Dexmedetomidine, an α-2 adrenoreceptor agonist, is gaining popularity for its sympatholytic, sedative, anaesthetic sparing and haemodynamic stabilising properties without significant respiratory depression.
We assessed the efficacy of dexmedetomidine in attenuating sympathoadrenal response to tracheal intubation and analysed reduction in intraoperative anaesthetic requirement. Sixty patients scheduled for elective surgery of more than 3 hours were randomly selected. Control group received isoflurane–opioid and study group received isoflurane–opioid-dexmedetomidine anaesthesia. Dexmedetomidine infusion in a dose of 1 μg/kg was given over 10 min before the induction of anaesthesia and was continued in a dose of 0.2–0.7 μg/kg/Hr until skin closure. All patients were induced with thiopentone, fentanyl and vecuronium. Haemodynamic variables were continuously recorded.

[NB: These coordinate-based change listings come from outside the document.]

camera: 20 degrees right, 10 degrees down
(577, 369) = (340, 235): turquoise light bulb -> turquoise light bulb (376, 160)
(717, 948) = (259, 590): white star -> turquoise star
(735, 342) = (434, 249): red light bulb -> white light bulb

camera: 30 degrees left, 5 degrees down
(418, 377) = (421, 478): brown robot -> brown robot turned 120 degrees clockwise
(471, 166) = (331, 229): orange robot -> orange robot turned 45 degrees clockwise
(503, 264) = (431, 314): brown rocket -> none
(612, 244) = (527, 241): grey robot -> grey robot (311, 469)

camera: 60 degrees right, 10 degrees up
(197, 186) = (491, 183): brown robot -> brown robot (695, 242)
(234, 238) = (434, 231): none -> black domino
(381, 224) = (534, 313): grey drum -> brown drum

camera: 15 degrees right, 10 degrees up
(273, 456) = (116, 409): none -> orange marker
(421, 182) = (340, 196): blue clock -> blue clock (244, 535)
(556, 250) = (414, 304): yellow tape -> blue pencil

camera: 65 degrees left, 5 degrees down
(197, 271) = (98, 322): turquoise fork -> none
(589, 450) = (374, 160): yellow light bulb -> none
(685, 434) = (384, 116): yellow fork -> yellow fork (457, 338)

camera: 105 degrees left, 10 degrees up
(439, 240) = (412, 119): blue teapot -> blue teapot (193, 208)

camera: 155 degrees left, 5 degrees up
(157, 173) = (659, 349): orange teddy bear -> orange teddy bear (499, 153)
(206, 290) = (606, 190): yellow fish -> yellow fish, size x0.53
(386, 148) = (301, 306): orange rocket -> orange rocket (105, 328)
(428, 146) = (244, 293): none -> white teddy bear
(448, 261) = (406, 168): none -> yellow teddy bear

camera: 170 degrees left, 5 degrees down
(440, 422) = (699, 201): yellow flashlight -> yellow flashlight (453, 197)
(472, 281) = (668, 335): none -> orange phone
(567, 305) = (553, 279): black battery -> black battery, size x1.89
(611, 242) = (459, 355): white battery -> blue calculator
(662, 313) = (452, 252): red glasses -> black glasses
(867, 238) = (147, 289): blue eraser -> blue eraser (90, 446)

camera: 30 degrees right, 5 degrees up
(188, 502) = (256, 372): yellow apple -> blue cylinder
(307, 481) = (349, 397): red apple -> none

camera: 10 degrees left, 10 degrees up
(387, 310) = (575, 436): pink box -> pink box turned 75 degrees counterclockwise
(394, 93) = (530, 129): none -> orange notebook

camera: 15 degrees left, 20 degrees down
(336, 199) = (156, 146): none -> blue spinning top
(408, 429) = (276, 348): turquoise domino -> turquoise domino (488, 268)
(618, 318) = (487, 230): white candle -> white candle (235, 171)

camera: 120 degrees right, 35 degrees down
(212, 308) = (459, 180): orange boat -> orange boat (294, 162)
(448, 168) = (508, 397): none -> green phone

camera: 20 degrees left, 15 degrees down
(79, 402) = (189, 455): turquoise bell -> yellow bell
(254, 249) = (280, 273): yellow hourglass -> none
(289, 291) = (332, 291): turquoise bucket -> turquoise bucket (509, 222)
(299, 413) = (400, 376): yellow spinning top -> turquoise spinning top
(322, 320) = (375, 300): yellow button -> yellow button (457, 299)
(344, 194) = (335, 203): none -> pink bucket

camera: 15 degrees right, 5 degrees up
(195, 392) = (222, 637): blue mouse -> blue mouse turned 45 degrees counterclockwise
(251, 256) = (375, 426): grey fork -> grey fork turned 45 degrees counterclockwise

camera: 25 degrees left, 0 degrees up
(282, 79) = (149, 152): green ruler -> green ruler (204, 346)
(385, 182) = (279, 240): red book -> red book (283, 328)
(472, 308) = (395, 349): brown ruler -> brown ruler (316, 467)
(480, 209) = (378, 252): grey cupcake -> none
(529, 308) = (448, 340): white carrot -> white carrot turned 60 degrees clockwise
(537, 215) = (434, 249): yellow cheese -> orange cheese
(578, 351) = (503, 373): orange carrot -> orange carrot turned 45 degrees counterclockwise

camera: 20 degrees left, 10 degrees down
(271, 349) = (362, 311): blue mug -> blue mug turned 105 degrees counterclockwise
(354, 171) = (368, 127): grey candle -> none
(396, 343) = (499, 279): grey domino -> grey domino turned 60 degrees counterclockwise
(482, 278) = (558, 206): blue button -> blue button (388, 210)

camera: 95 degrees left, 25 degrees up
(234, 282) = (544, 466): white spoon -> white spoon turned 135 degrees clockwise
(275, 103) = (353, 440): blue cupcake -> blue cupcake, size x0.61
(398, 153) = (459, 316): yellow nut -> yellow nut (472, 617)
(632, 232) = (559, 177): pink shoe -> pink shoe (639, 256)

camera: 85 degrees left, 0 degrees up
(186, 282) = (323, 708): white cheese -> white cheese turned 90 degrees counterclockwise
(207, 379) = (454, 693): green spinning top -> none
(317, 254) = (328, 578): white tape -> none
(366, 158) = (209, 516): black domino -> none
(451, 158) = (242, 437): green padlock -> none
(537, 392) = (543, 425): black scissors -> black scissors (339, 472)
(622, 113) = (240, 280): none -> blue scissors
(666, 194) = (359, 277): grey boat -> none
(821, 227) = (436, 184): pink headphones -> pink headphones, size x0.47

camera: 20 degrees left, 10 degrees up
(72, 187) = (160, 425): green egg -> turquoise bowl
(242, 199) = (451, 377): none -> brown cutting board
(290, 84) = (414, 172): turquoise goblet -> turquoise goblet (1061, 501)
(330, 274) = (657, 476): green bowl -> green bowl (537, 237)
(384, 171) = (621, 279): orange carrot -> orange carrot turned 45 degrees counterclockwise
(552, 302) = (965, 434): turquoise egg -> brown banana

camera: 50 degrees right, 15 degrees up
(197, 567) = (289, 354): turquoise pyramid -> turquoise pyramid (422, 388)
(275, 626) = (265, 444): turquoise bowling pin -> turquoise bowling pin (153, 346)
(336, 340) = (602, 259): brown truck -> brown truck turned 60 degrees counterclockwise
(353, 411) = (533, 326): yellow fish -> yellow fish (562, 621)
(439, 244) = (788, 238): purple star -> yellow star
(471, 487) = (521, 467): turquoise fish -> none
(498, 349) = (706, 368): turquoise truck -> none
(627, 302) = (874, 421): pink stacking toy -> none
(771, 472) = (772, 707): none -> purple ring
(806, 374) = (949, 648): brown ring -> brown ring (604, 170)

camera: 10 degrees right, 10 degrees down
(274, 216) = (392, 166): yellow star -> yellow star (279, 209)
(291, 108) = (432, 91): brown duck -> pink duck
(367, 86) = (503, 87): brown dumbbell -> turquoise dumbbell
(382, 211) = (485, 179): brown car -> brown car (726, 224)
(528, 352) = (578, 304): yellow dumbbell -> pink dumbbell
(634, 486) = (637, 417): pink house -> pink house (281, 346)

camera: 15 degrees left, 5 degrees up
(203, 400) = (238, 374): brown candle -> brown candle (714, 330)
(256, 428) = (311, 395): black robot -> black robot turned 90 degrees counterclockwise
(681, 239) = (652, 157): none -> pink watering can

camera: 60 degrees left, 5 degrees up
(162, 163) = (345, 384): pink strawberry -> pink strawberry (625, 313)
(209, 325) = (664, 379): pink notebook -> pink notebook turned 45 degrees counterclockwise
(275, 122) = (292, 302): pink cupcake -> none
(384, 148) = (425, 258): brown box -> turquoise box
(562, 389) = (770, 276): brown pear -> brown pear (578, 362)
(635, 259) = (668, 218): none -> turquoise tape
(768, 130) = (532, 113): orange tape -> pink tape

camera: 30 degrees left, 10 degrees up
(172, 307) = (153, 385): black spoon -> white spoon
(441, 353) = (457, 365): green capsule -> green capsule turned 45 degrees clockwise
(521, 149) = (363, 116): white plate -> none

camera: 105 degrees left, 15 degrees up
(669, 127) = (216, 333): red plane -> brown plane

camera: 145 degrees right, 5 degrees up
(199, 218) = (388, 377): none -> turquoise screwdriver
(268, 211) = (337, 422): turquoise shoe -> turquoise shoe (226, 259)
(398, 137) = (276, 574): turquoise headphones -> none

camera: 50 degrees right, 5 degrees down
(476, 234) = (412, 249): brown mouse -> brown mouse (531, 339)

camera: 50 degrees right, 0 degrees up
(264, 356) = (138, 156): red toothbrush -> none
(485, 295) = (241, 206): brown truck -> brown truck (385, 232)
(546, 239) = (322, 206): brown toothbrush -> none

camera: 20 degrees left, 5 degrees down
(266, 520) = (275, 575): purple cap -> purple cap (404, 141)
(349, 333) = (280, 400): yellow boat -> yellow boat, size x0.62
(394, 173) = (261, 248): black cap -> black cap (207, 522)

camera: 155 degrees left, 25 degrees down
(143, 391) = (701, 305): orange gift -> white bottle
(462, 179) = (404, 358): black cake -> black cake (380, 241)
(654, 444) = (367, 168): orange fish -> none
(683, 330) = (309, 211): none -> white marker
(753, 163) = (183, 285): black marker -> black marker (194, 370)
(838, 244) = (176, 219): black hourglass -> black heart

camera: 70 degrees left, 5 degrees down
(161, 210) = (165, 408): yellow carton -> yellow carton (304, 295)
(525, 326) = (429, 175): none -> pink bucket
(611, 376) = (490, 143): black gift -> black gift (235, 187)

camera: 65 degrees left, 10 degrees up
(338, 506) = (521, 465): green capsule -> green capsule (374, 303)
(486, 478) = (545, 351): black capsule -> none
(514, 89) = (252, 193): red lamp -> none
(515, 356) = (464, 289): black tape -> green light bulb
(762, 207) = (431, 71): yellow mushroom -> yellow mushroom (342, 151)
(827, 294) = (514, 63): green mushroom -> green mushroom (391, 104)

The need for thiopentone and isoflurane was decreased by 30% and 32%, respectively, in the dexmedetomidine group as compared to the control group. After tracheal intubation, maximal average increase was 8% in systolic and 11% in diastolic blood pressure in dexmedetomidine group, as compared to 40% and 25%, respectively, in the control group. Similarly, average increase in heart rate was 7% and 21% in the dexmedetomidine and control groups, respectively. Fentanyl requirement during the operation was 100±10 μg in the control group and 60±10 μg in the dexmedetomidine group.